When she was 6 and he was 4, their grandparents taught them “The Great Speckled Bird,” and their musical relationship was forged, although it would be decades before it occurred to him that it was possible to bring Bobbie into his professional life.

In the joint memoir, Willie Nelson recalled how his creative renaissance in the early 1970s coincided with his bringing Bobbie into his band.

Legendary producer Jerry Wexler had brought him over from an unsatisfying stint at another label to Atlantic Records, where he was about to begin recording the series of classic “outlaw”-era albums that defined him. When Wexler told him he could use whoever he wanted as studio musicians, “I immediately thought of Bobbie. She was the main spark I’d been missing.”
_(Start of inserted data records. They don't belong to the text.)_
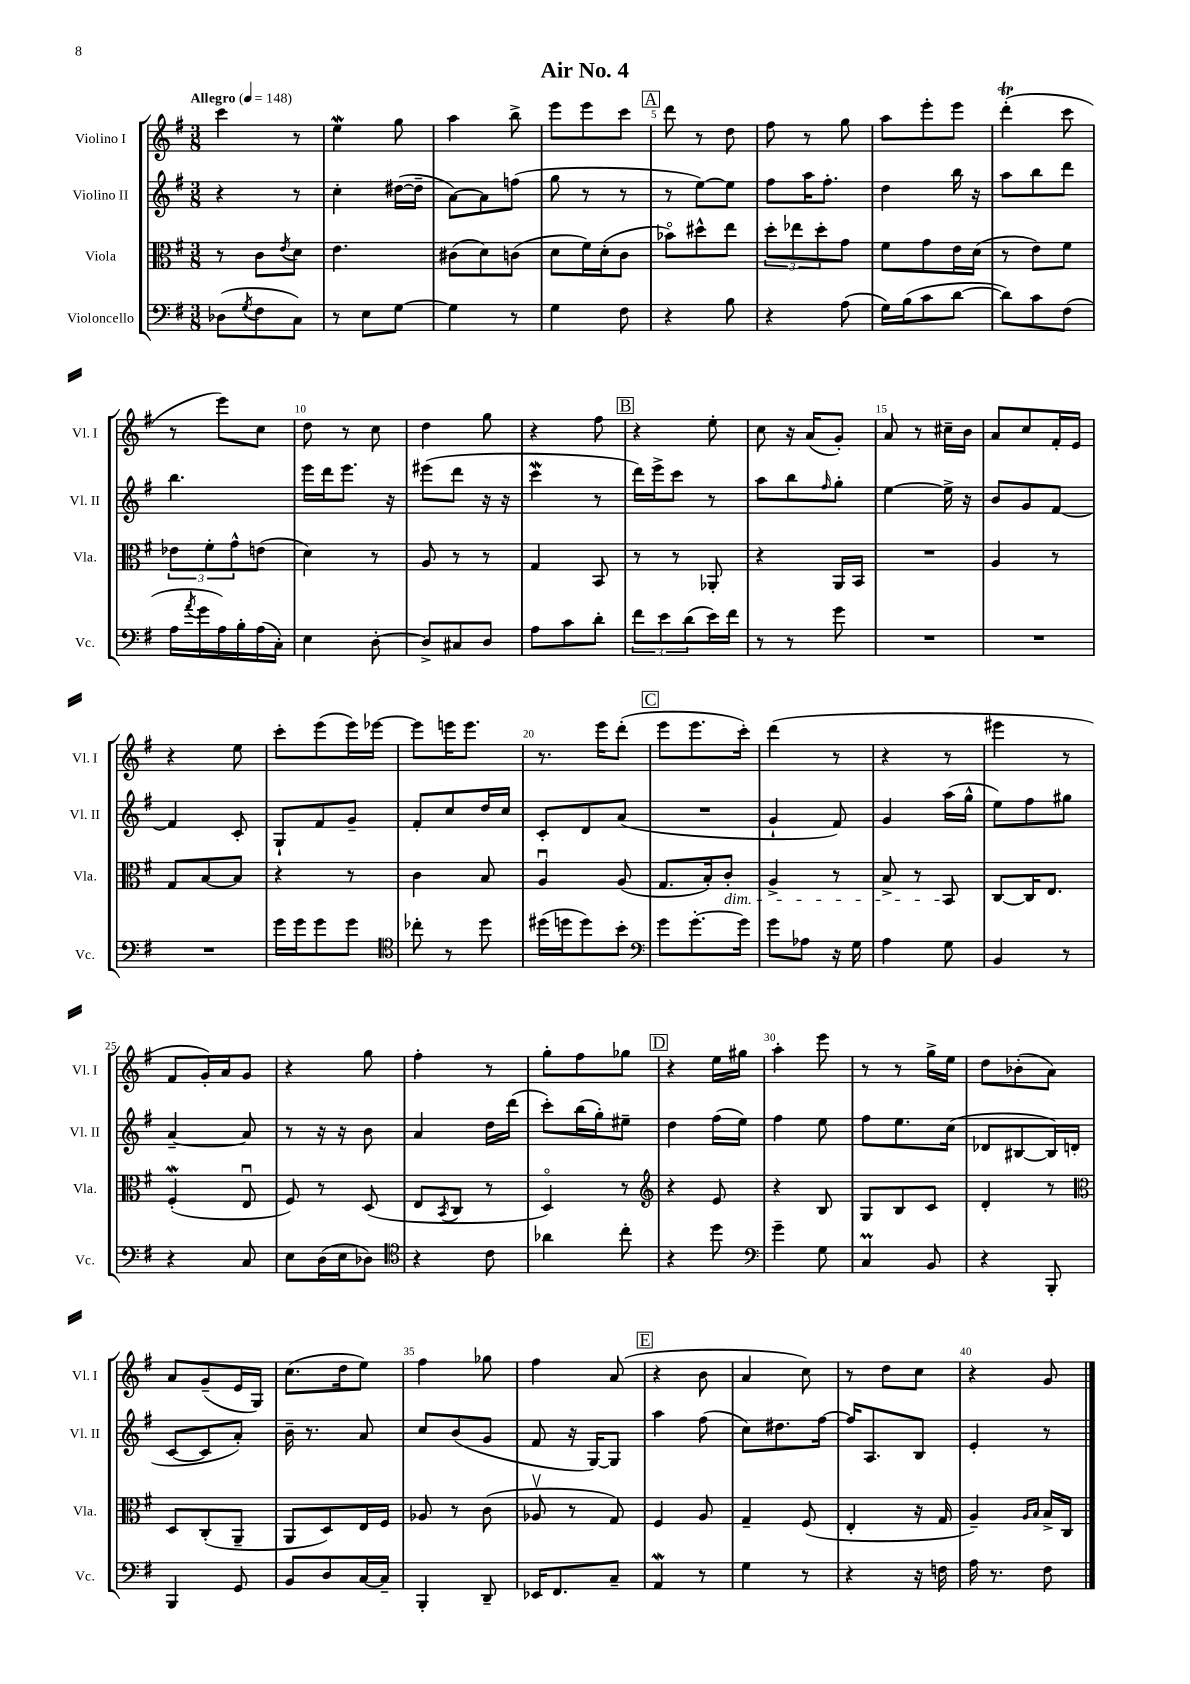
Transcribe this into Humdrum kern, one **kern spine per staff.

**kern	**kern	**kern	**kern
*staff4	*staff3	*staff2	*staff1
*clefF4	*clefC3	*clefG2	*clefG2
*k[f#]	*k[f#]	*k[f#]	*k[f#]
*M3/8	*M3/8	*M3/8	*M3/8
*MM148	*MM148	*MM148	*MM148
(8D-	8r	4r	4ccc
8qG	.	.	.
8F#	8c	.	.
.	8qe	.	.
8C)	8d	8r	8r
=	=	=	=
8r	4.e	4cc'	4ee
8E	.	.	.
[8G	.	([16dd#	8gg
.	.	16dd#~]	.
=	=	=	=
4G]	(8c#	[8a)	4aa
.	8d)	8a]	.
8r	(8c	(8ff	8bb^
=	=	=	=
4G	8d	8gg	8eee
.	16f#)	8r	8eee
.	(16d'	.	.
8F#	8c	8r	8ccc
=	=	=	=
4r	8b-o)	8r	8ddd
.	8dd#^^	[8ee)	8r
8B	8ee	8ee]	8dd
=	=	=	=
4r	12dd'	8ff#	8ff#
.	12ee-	.	.
.	.	16aa	8r
.	12dd'	.	.
.	.	8.ff#'	.
(8A	8g	.	8gg
=	=	=	=
16G)	8f#	4dd	8aa
(16B	.	.	.
8c	8g	.	8eee'
[8d	16e	16bb	8eee
.	(16d	16r	.
=	=	=	=
8d])	8r	8aa	(4ddd'
8c	8e)	8bb	.
(8F#	8f#	8ddd	8ccc
=	=	=	=
16A	12e-	4.bb	8r
8qa	.	.	.
16g	.	.	.
.	12f#'	.	.
16A)	.	.	8eee)
.	12g^^	.	.
16B'	.	.	.
(16A	(8e	.	8cc
16C')	.	.	.
=	=	=	=
4E	4d)	16eee	8dd
.	.	16ddd	.
.	.	8.eee	8r
[8D'	8r	.	8cc
.	.	16r	.
=	=	=	=
8D^]	8A	(8eee#	4dd
8C#	8r	8ddd	.
8D	8r	16r	8gg
.	.	16r	.
=	=	=	=
8A	4G	4ccc	4r
8c	.	.	.
8d'	8BB	8r	8ff#
=	=	=	=
12f#	8r	16ddd)	4r
.	.	16eee^	.
12e	.	.	.
.	8r	8ccc	.
(12d	.	.	.
16e)	8AA-'	8r	8ee'
16f#	.	.	.
=	=	=	=
8r	4r	8aa	8cc
8r	.	8bb	16r
.	.	.	(16a
.	.	16qqff#	.
8g	16AA	8gg'	8g')
.	16BB	.	.
=	=	=	=
4.r	4.r	[4ee	8a
.	.	.	8r
.	.	16ee^]	16cc#~
.	.	16r	16b
=	=	=	=
4.r	4A	8b	8a
.	.	8g	8cc
.	8r	[8f#	16f#'
.	.	.	16e
=	=	=	=
4.r	8G	4f#]	4r
.	[8B	.	.
.	8B]	8c'	8ee
=	=	=	=
16g	4r	8G`	8ccc'
16g	.	.	.
8g	.	8f#	(8eee
8g	8r	8g~	16eee)
.	.	.	[16eee-
=	=	=	=
*clefC4	*	*	*
8cc-'	4c	8f#'	8eee-]
8r	.	8cc	16eee
.	.	.	8.eee
8dd	8B	16dd	.
.	.	16cc	.
=	=	=	=
(16dd#	4Au	8c'	8.r
16dd	.	.	.
8dd)	.	8d	.
.	.	.	16eee
8b'	(8A	(8a	(8ddd'
=	=	=	=
*clefF4	*	*	*
8g	8.G	4.r	8eee
[8.g'	.	.	8.eee
.	16B')	.	.
.	8c'	.	.
16g]	.	.	16ccc')
=	=	=	=
8g	4A^	4g`	(4ddd
8A-	.	.	.
16r	8r	8f#)	8r
16G	.	.	.
=	=	=	=
4A	8B^	4g	4r
.	8r	.	.
8G	8BB	(16aa	8r
.	.	16gg^^	.
=	=	=	=
4BB	[8C	8ee)	4eee#
.	16C]	8ff#	.
.	8.E	.	.
8r	.	8gg#	8r
=	=	=	=
4r	(4F#'	[4a~	8f#
.	.	.	16g')
.	.	.	16a
8C	8Eu	8a]	8g
=	=	=	=
8E	8F#)	8r	4r
(16D	8r	16r	.
16E	.	16r	.
8D-)	(8D	8b	8gg
=	=	=	=
*clefC4	*	*	*
4r	8E	4a	4ff#'
.	8qBB	.	.
.	8C	.	.
8c	8r	16dd	8r
.	.	(16ddd	.
=	=	=	=
4a-	4Do)	8ccc')	8gg'
.	.	(16bb	8ff#
.	.	16gg')	.
8cc'	8r	8ee#~	8gg-
=	=	=	=
*	*clefG2	*	*
4r	4r	4dd	4r
8dd	8e	(16ff#	16ee
.	.	16ee)	16gg#
=	=	=	=
*clefF4	*	*	*
4g~	4r	4ff#	4aa'
8G	8B	8ee	8eee
=	=	=	=
4C	8G	8ff#	8r
.	8B	8.ee	8r
8BB	8c	.	16gg^
.	.	(16cc	16ee
=	=	=	=
4r	4d'	8d-	8dd
.	.	[8B#	(8b-'
8BBB'	8r	16B#])	8a)
.	.	(16d	.
=	=	=	=
*	*clefC3	*	*
4BBB	8D	[8c	8a
.	(8C'	8c]	(8g~
8GG	8AA~	8a')	16e
.	.	.	16G)
=	=	=	=
8BB	8AA	16b~	(8.cc
.	.	8.r	.
8D	8D)	.	.
.	.	.	16dd
[16C	16E	8a	8ee)
16C~]	16F#	.	.
=	=	=	=
4BBB'	8A-	8cc	4ff#
.	8r	(8b	.
8DD~	(8c	8g	8gg-
=	=	=	=
16EE-	8A-v	8f#	4ff#
8.FF#	.	.	.
.	8r	16r	.
.	.	[16G)	.
8C~	8G)	8G]	(8a
=	=	=	=
4AA	4F#	4aa	4r
8r	8A	(8ff#	8b
=	=	=	=
4G	4G~	8cc)	4a
.	.	8.dd#	.
8r	(8F#	.	8cc)
.	.	[16ff#	.
=	=	=	=
4r	4E'	16ff#]	8r
.	.	8.A	.
.	.	.	8dd
16r	16r	8B	8cc
16F	16G	.	.
=	=	=	=
16A	4A~)	4e'	4r
8.r	.	.	.
.	16qqA	.	.
.	16qqB	.	.
8F#	16B^	8r	8g
.	16C	.	.
==	==	==	==
*-	*-	*-	*-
At 42, Bobbie had never been in a record studio before or been on a plane, but both those things changed in a hurry when he convinced her in 1973 to come work on the first album he was cutting for Atlantic, a gospel album called “The Troublemaker,” then “Shotgun Willie.”

“The Atlantic Records experience put me on a new course. Most important, it brought me back together with Bobbie,” he said. “When the sessions in New York were over I made it plain. ‘Sister,’ I said, ‘you’re now a member of the band.’”

In 2017, Bobbie Nelson released her first and only solo album, “Audiobiography,” an album of piano instrumentals. But even without going out on her own, she was familiar to her brother’s fans from getting a showcase number of her own on tour each night, and from duo projects they did, along with just piano playing that was nearly as recognizable as her brother’s licks with his signature guitar.